Whether it’s digital or the nostalgia of film, Arri’s range of cameras dominates drama production in the UK
Arri has retained its position as the manufacturer of choice for drama shoots in the UK, with the vast majority of productions opting to use a version of the firm’s Alexa as their principle camera.
When Broadcast TECH last looked at which cameras were used to shoot the highest-rating drama productions, 27 of the top 30 dramas for the six months to December 2014 were shot with the company’s Alexa camera.
In this survey of the 12 months to September 2015, Arri’s overall share (26 out of 30 were shot with an Alexa, Amira or Arriflex 416) has dropped slightly due to the first appearance of Sony’s F65. Panasonic’s Varicam also makes its debut, while Red remains steady with two productions in our survey using the company’s Epic.
The most typical drama set-up, according to our survey, is an Alexa allied with a set of Cooke S4 prime lenses. Director of photography James Friend, who lensed the final two episodes of the last series of Lewis, used that pairing (an Alexa Plus with Cooke S4 lenses) and our survey’s most widely used codec, ProRes 4444 Log C, to shoot the ITV drama.
“The Alexa is such a good camera that I can’t see any movement away from it, particularly in TV drama,” says Friend. “For the last series of Silent Witness, I moved to the Alexa Studio, which has a mechanical shutter and acquires an differently to the Alexa Plus. The pan speed and general movement within a frame is rendered with true flicker. I always use it where I can, to the point where I am considering buying one. I also use Cooke S5 lenses, which are a stop faster than the S4s, but are fundamentally the same. The ultimate combination on any TV drama would be the S5s with the Arri Studio.”
Friend also used an Arri Amira for some handheld and lightweight Steadicam work, as well as a Red Epic for some VFX shots and high-speed work. “We used the Red because it records slightly higher resolution and the frame rate is significantly higher at the matching resolution of the Alexa,” explains Friend.
The Arri 416, which shoots 16mm film and was used for ITV’s Doc Martin, is the anomaly in our list of otherwise wholly digital devices.
The decision to shoot Doc Martin using film largely rests with Martin Clunes and Philipa Braithwaite, the husband-and-wife owners of Doc Martin production company Buffalo Pictures. “They have always loved film and have stuck with it,” says director of photography Simon Archer, who worked on the sixth series of the long-running drama.
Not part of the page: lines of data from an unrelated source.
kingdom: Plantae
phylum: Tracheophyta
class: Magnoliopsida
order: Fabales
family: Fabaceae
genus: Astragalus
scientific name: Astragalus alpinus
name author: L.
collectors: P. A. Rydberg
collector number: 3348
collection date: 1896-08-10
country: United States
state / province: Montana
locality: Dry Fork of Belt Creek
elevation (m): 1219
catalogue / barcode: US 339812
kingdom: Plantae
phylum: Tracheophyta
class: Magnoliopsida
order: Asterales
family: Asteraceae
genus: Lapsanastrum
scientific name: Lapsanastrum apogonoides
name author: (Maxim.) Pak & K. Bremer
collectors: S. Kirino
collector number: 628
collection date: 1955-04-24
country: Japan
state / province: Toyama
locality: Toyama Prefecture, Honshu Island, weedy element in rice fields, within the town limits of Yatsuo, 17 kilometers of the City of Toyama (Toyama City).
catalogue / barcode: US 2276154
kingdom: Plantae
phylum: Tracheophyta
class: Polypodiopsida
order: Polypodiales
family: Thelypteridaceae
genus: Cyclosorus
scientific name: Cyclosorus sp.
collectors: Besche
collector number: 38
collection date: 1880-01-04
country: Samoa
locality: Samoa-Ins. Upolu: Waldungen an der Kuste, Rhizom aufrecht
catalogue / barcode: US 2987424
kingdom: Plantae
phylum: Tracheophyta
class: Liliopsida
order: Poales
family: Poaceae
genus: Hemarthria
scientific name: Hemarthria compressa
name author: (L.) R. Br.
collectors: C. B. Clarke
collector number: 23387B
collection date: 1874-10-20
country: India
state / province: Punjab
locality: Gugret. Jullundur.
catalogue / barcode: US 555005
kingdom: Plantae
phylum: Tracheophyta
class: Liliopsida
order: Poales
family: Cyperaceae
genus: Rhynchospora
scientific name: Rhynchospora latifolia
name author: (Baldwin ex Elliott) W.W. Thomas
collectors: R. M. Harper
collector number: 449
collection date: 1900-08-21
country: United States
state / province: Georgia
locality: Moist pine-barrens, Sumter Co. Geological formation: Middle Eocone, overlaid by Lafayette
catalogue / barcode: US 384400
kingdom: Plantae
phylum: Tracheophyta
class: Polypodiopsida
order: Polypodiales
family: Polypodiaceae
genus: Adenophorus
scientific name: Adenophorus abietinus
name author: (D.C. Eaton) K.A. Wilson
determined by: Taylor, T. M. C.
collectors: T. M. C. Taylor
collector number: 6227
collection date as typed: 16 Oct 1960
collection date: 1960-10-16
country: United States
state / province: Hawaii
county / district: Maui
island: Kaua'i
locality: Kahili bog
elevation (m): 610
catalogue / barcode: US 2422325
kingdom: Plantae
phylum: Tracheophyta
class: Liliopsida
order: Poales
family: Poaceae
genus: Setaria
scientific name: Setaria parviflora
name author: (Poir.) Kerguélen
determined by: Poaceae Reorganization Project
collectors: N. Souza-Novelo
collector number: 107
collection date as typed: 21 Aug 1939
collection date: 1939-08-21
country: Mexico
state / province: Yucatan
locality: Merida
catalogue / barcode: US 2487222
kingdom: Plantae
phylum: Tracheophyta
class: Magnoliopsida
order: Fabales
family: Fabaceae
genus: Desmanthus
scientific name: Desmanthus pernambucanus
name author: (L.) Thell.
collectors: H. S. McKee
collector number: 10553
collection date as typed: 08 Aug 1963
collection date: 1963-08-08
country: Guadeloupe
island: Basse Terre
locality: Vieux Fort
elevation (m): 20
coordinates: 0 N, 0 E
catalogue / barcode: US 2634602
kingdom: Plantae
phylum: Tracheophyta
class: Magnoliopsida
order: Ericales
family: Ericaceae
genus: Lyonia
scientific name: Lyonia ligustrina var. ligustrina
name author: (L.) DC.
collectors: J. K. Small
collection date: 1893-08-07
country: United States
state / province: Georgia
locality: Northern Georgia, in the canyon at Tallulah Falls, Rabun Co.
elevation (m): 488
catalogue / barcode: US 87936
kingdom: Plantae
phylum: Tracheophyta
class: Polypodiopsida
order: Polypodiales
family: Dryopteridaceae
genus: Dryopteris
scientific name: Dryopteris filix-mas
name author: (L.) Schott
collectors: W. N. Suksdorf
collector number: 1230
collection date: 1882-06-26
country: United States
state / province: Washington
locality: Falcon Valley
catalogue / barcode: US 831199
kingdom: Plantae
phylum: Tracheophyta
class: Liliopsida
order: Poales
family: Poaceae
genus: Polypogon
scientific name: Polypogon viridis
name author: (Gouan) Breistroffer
“When [Doc Martin] started, Super 16mm was the go-to acquisition for most quality drama and since then they have been wedded to it. A director might arrive and suggest switching to an Alexa, but their view is that if it isn’t broken then why try to fi x it? The infrastructure is still there and despite some efforts to kill it, there is still pulse in the body.
“It is still possible to shoot 35mm and 16mm, although with 16mm there is a little less availability in terms of developing. I am happy to work with either film or digital, but there is a kind of nostalgia in working with film and I quite enjoy the aspect that we are the only ones still doing it.
“I’d like to see it expand and for the pulse to beat more strongly, so it doesn’t just wither and die. Doc Martin is evidence that you can originate Super 16 with minimal post-processing – with just a bit of sharpening and noise reduction, you can create a high-quality image.”
Arri-made cameras feature heavily in our ‘other cameras’ column as well, with variants of the Alexa featuring and the company’s Mini and Amira proving popular, with three uses each. But it was GoPro’s (pictured) ubiquitous wearable action camera that was most widely used as an ‘other’ camera, cropping up in eight productions. Canon’s 5D (used on four productions) and Panasonic’s GH4 (one production) also featured, with productions pairing them with UAVs for aerial shots.
The most popular choice of glass was Cooke’s S4 and S4i Prime Lenses, which were used in 11 productions. In total, Cooke lenses of various types were used across more than half (16) of the productions in our survey. Arri/Fujinon Alura Zooms were the second most popular choice of lens, used to shoot eight of the dramas in our list of most-viewed programmes.
For ITV’s The Great Fire, rehoused Cooke S2 lenses were used, along with an antique suede filter to give the shots of seventeenth century London in flames a yellowy/green appearance to enhance the sense of heat. The same set-up of rehoused S2s and a suede filter, along with a 1/4 Black Pro Mist filter, were also used to help create the look of ITV’s 1950s-set detective drama Grantchester.